The limitations of this study should be considered. First, it should be noted that we relied on variously reported energy-restriction interventions, with or without exercise. Even though the lifestyle interventions were generally benefitted for obese subjects, the intensity of intervention was different from study to study. Furthermore, the durations of intervention were ranged from 2 to 9 months among these original intervention studies, some studies might not last long enough for detecting a biological effect reflected by changes in biomarker concentrations. However, the effects of intervention on MAO patients were evidently and consistent. Therefore, we speculated the factors associated with intervention strategies might not weaken our conclusion. Finally, our analysis was restricted by the data provided within the available studies each having its own methodological characteristics and potential drawbacks. In this respect, we should acknowledge the differences in the assay quality measurements and range of investigated biomarkers.

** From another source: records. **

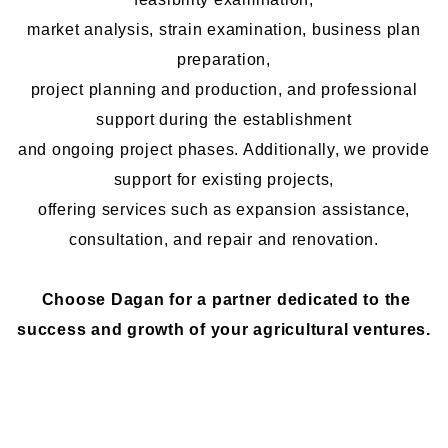
market analysis, strain examination, business plan
preparation,
project planning and production, and professional
support during the establishment
and ongoing project phases. Additionally, we provide
support for existing projects,
offering services such as expansion assistance,
consultation, and repair and renovation.
Choose Dagan for a partner dedicated to the
success and growth of your agricultural ventures.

In conclusion, this systematic review and meta-analysis of population-based investigation and intervention studies suggests that almost one-third of the obese subjects are in metabolic health state. However, MHO phenotype has higher risk of developing metabolic abnormalities, and half of them will convert to metabolic unhealthy status. Therefore, it is still needed to suggest them to maintain or adopt a healthy lifestyle to counterbalance the effects of obesity and keep them in a metabolically healthy condition.